Bing director Stefan Weitz hopes to bring even more social signals into search. As he told Fast Company back in May, “ There are more signals than just 'Likes.' There are tweets, check-ins – when I'm at Spur restaurant in Seattle, and I say it's the best lamb tartare and post that on Yelp, that's a signal as well. There's a world where all these social and personal signals – whatever you want to call them – are consumed and indexed and made sense of.”
It's not getting the social data itself that's the problem, though; it's sifting through it, or consuming and indexing and making sense of it, to use Weitz's words. As Johnson observes, “Having data alone does not give you an analysis of that data. I think that's a problem with a lot of advertisers – sure, they're sitting on mounds of data.
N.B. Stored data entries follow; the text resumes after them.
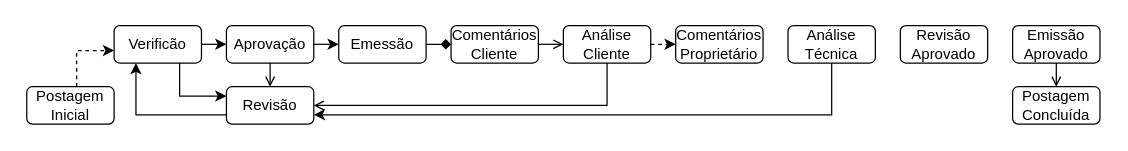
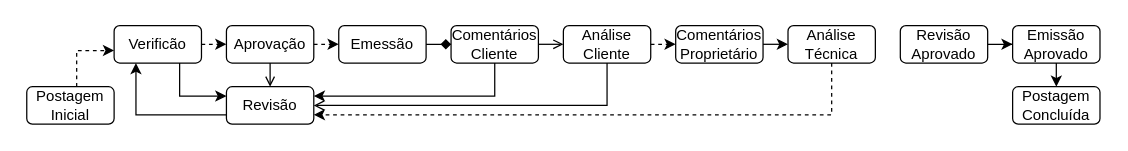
  <mxCell id="0" />
  <mxCell id="1" parent="0" />
  <mxCell id="2" value="" style="edgeStyle=orthogonalEdgeStyle;rounded=0;orthogonalLoop=1;jettySize=auto;html=1;fontFamily=Helvetica;fontSize=12;fontColor=default;dashed=1;" parent="1" source="3" target="8" edge="1"><mxGeometry relative="1" as="geometry"><Array as="points"><mxPoint x="60" y="40" /></Array></mxGeometry></mxCell>
  <mxCell id="3" value="Postagem Inicial" style="whiteSpace=wrap;html=1;aspect=fixed;align=center;verticalAlign=middle;fontFamily=Helvetica;fontSize=12;fillColor=none;rounded=1;glass=0;rotation=0;" parent="1" vertex="1"><mxGeometry y="69" width="70" height="30" as="geometry" x="20" /></mxCell>
  <mxCell id="4" style="edgeStyle=orthogonalEdgeStyle;rounded=0;orthogonalLoop=1;jettySize=auto;html=1;exitX=0;exitY=0.75;exitDx=0;exitDy=0;entryX=0.25;entryY=1;entryDx=0;entryDy=0;" parent="1" source="5" target="8" edge="1"><mxGeometry relative="1" as="geometry" /></mxCell>
  <mxCell id="5" value="Revisão" style="whiteSpace=wrap;html=1;aspect=fixed;align=center;verticalAlign=middle;fontFamily=Helvetica;fontSize=12;fillColor=none;rounded=1;glass=0;rotation=0;" parent="1" vertex="1"><mxGeometry x="180" y="69" width="70" height="30" as="geometry" /></mxCell>
  <mxCell id="6" style="edgeStyle=orthogonalEdgeStyle;rounded=0;orthogonalLoop=1;jettySize=auto;html=1;exitX=0.75;exitY=1;exitDx=0;exitDy=0;entryX=0;entryY=0.25;entryDx=0;entryDy=0;" parent="1" source="8" target="5" edge="1"><mxGeometry relative="1" as="geometry" /></mxCell>
- <mxCell id="7" style="edgeStyle=orthogonalEdgeStyle;rounded=0;orthogonalLoop=1;jettySize=auto;html=1;exitX=1;exitY=0.5;exitDx=0;exitDy=0;entryX=0;entryY=0.5;entryDx=0;entryDy=0;" parent="1" source="8" target="11" edge="1"><mxGeometry relative="1" as="geometry" /></mxCell>
+ <mxCell id="7" style="edgeStyle=orthogonalEdgeStyle;rounded=0;orthogonalLoop=1;jettySize=auto;html=1;exitX=1;exitY=0.5;exitDx=0;exitDy=0;entryX=0;entryY=0.5;entryDx=0;entryDy=0;dashed=1;" parent="1" source="8" target="11" edge="1"><mxGeometry relative="1" as="geometry" /></mxCell>
  <mxCell id="8" value="Verificão" style="whiteSpace=wrap;html=1;aspect=fixed;align=center;verticalAlign=middle;fontFamily=Helvetica;fontSize=12;fillColor=none;rounded=1;glass=0;rotation=0;" parent="1" vertex="1"><mxGeometry x="90" y="20" width="70" height="30" as="geometry" /></mxCell>
  <mxCell id="9" style="edgeStyle=orthogonalEdgeStyle;rounded=0;orthogonalLoop=1;jettySize=auto;html=1;exitX=0.5;exitY=1;exitDx=0;exitDy=0;entryX=0.5;entryY=0;entryDx=0;entryDy=0;endArrow=open;" parent="1" source="11" target="5" edge="1"><mxGeometry relative="1" as="geometry" /></mxCell>
- <mxCell id="10" style="edgeStyle=orthogonalEdgeStyle;rounded=0;orthogonalLoop=1;jettySize=auto;html=1;exitX=1;exitY=0.5;exitDx=0;exitDy=0;entryX=0;entryY=0.5;entryDx=0;entryDy=0;" parent="1" source="11" target="13" edge="1"><mxGeometry relative="1" as="geometry" /></mxCell>
+ <mxCell id="10" style="edgeStyle=orthogonalEdgeStyle;rounded=0;orthogonalLoop=1;jettySize=auto;html=1;exitX=1;exitY=0.5;exitDx=0;exitDy=0;entryX=0;entryY=0.5;entryDx=0;entryDy=0;dashed=1;" parent="1" source="11" target="13" edge="1"><mxGeometry relative="1" as="geometry" /></mxCell>
  <mxCell id="11" value="Aprovação" style="whiteSpace=wrap;html=1;aspect=fixed;align=center;verticalAlign=middle;fontFamily=Helvetica;fontSize=12;fillColor=none;rounded=1;glass=0;rotation=0;" parent="1" vertex="1"><mxGeometry x="180" y="20" width="70" height="30" as="geometry" /></mxCell>
  <mxCell id="12" style="edgeStyle=orthogonalEdgeStyle;rounded=0;orthogonalLoop=1;jettySize=auto;html=1;exitX=1;exitY=0.5;exitDx=0;exitDy=0;endArrow=diamond;" parent="1" source="13" target="16" edge="1"><mxGeometry relative="1" as="geometry" /></mxCell>
  <mxCell id="13" value="Emessão" style="whiteSpace=wrap;html=1;aspect=fixed;align=center;verticalAlign=middle;fontFamily=Helvetica;fontSize=12;fillColor=none;rounded=1;glass=0;rotation=0;" parent="1" vertex="1"><mxGeometry x="270" y="20" width="70" height="30" as="geometry" /></mxCell>
+ <mxCell id="14" style="edgeStyle=orthogonalEdgeStyle;rounded=0;orthogonalLoop=1;jettySize=auto;html=1;exitX=0.5;exitY=1;exitDx=0;exitDy=0;entryX=1;entryY=0.25;entryDx=0;entryDy=0;fontFamily=Helvetica;fontSize=12;fontColor=default;" parent="1" source="16" target="5" edge="1"><mxGeometry relative="1" as="geometry" /></mxCell>
  <mxCell id="15" style="edgeStyle=orthogonalEdgeStyle;rounded=0;orthogonalLoop=1;jettySize=auto;html=1;exitX=1;exitY=0.5;exitDx=0;exitDy=0;entryX=0;entryY=0.5;entryDx=0;entryDy=0;endArrow=open;" parent="1" source="16" target="19" edge="1"><mxGeometry relative="1" as="geometry" /></mxCell>
  <mxCell id="16" value="Comentários Cliente" style="whiteSpace=wrap;html=1;aspect=fixed;align=center;verticalAlign=middle;fontFamily=Helvetica;fontSize=12;fillColor=none;rounded=1;glass=0;rotation=0;" parent="1" vertex="1"><mxGeometry x="360" y="20" width="70" height="30" as="geometry" /></mxCell>
  <mxCell id="17" style="edgeStyle=orthogonalEdgeStyle;rounded=0;orthogonalLoop=1;jettySize=auto;html=1;exitX=0.5;exitY=1;exitDx=0;exitDy=0;entryX=1;entryY=0.5;entryDx=0;entryDy=0;fontFamily=Helvetica;fontSize=12;fontColor=default;endArrow=open;" parent="1" source="19" target="5" edge="1"><mxGeometry relative="1" as="geometry" /></mxCell>
  <mxCell id="18" style="edgeStyle=orthogonalEdgeStyle;rounded=0;orthogonalLoop=1;jettySize=auto;html=1;exitX=1;exitY=0.5;exitDx=0;exitDy=0;entryX=0;entryY=0.5;entryDx=0;entryDy=0;dashed=1;" parent="1" source="19" target="21" edge="1"><mxGeometry relative="1" as="geometry" /></mxCell>
  <mxCell id="19" value="Análise Cliente" style="whiteSpace=wrap;html=1;aspect=fixed;align=center;verticalAlign=middle;fontFamily=Helvetica;fontSize=12;fillColor=none;rounded=1;glass=0;rotation=0;" parent="1" vertex="1"><mxGeometry x="450" y="20" width="70" height="30" as="geometry" /></mxCell>
+ <mxCell id="20" style="edgeStyle=orthogonalEdgeStyle;rounded=0;orthogonalLoop=1;jettySize=auto;html=1;exitX=1;exitY=0.5;exitDx=0;exitDy=0;entryX=0;entryY=0.5;entryDx=0;entryDy=0;" parent="1" source="21" target="23" edge="1"><mxGeometry relative="1" as="geometry" /></mxCell>
  <mxCell id="21" value="Comentários Proprietário" style="whiteSpace=wrap;html=1;aspect=fixed;align=center;verticalAlign=middle;fontFamily=Helvetica;fontSize=12;fillColor=none;rounded=1;glass=0;rotation=0;" parent="1" vertex="1"><mxGeometry x="540" y="20" width="70" height="30" as="geometry" /></mxCell>
- <mxCell id="22" style="edgeStyle=orthogonalEdgeStyle;rounded=0;orthogonalLoop=1;jettySize=auto;html=1;exitX=0.5;exitY=1;exitDx=0;exitDy=0;entryX=1;entryY=0.75;entryDx=0;entryDy=0;" parent="1" source="23" target="5" edge="1"><mxGeometry relative="1" as="geometry" /></mxCell>
+ <mxCell id="22" style="edgeStyle=orthogonalEdgeStyle;rounded=0;orthogonalLoop=1;jettySize=auto;html=1;exitX=0.5;exitY=1;exitDx=0;exitDy=0;entryX=1;entryY=0.75;entryDx=0;entryDy=0;dashed=1;" parent="1" source="23" target="5" edge="1"><mxGeometry relative="1" as="geometry" /></mxCell>
  <mxCell id="23" value="Análise Técnica" style="whiteSpace=wrap;html=1;aspect=fixed;align=center;verticalAlign=middle;fontFamily=Helvetica;fontSize=12;fillColor=none;rounded=1;glass=0;rotation=0;" parent="1" vertex="1"><mxGeometry x="630" y="20" width="70" height="30" as="geometry" /></mxCell>
+ <mxCell id="24" value="" style="edgeStyle=orthogonalEdgeStyle;rounded=0;orthogonalLoop=1;jettySize=auto;html=1;fontFamily=Helvetica;fontSize=12;fontColor=default;" parent="1" source="25" target="27" edge="1"><mxGeometry relative="1" as="geometry" /></mxCell>
  <mxCell id="25" value="Revisão Aprovado" style="whiteSpace=wrap;html=1;aspect=fixed;align=center;verticalAlign=middle;fontFamily=Helvetica;fontSize=12;fillColor=none;rounded=1;glass=0;rotation=0;" parent="1" vertex="1"><mxGeometry x="720" y="20" width="70" height="30" as="geometry" /></mxCell>
- <mxCell id="26" style="edgeStyle=orthogonalEdgeStyle;rounded=0;orthogonalLoop=1;jettySize=auto;html=1;exitX=0.5;exitY=1;exitDx=0;exitDy=0;entryX=0.5;entryY=0;entryDx=0;entryDy=0;endArrow=open;" parent="1" source="27" target="28" edge="1"><mxGeometry relative="1" as="geometry" /></mxCell>
+ <mxCell id="26" style="edgeStyle=orthogonalEdgeStyle;rounded=0;orthogonalLoop=1;jettySize=auto;html=1;exitX=0.5;exitY=1;exitDx=0;exitDy=0;entryX=0.5;entryY=0;entryDx=0;entryDy=0;" parent="1" source="27" target="28" edge="1"><mxGeometry relative="1" as="geometry" /></mxCell>
  <mxCell id="27" value="Emissão Aprovado" style="whiteSpace=wrap;html=1;aspect=fixed;align=center;verticalAlign=middle;fontFamily=Helvetica;fontSize=12;fillColor=none;rounded=1;glass=0;rotation=0;" parent="1" vertex="1"><mxGeometry x="810" y="20" width="70" height="30" as="geometry" /></mxCell>
  <mxCell id="28" value="Postagem Concluída" style="whiteSpace=wrap;html=1;aspect=fixed;align=center;verticalAlign=middle;fontFamily=Helvetica;fontSize=12;fillColor=none;rounded=1;glass=0;rotation=0;" parent="1" vertex="1"><mxGeometry x="810" y="69" width="70" height="30" as="geometry" /></mxCell>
But they don't know what to do with it.” And when you consider that whatever you do with it must be cost-effective and beneficial to someone who's not willing to wait very long for an answer, well, you have an overwhelming problem on your hands.
And while Microsoft and Google are the only companies that have the resources and skills to potentially mine the social data and add the information gleaned from it to search results, Johnson doesn't think this is going to happen soon. It isn't simply a matter of tweaking the algorithms, and even if it were, “Tweaking the algorithms is not simple!” Johnson emphasized. “The outside world makes it seem like it's so easy to just 'bubble it up to the top.”
Johnson knows whereof he speaks. He's not only the former project lead on Bing, but he has a number of search startups under his belt. These include SideStep (acquired by Kayak for $180 million), Kosmix (bought by Wal-Mart for $300 million) and PowerSet, a search engine purchased by Microsoft in 2008 for $100 million. Johnson's latest venture, Zite, focuses on content delivery on mobile devices.
And yet, back in May Weitz told Fast Company that personalized social search was "not 10 years, not five years away, it's a couple years away--tops--where social is literally so imbued into the experience that it's just another ranking factor like anything else." Time alone will tell who is right, but given how differently many people use social sites, I'm inclined to think the problem isn't as easy to solve as Weitz seems to be implying. Of course, if it really does lead to better search results, I wouldn't mind being proven wrong.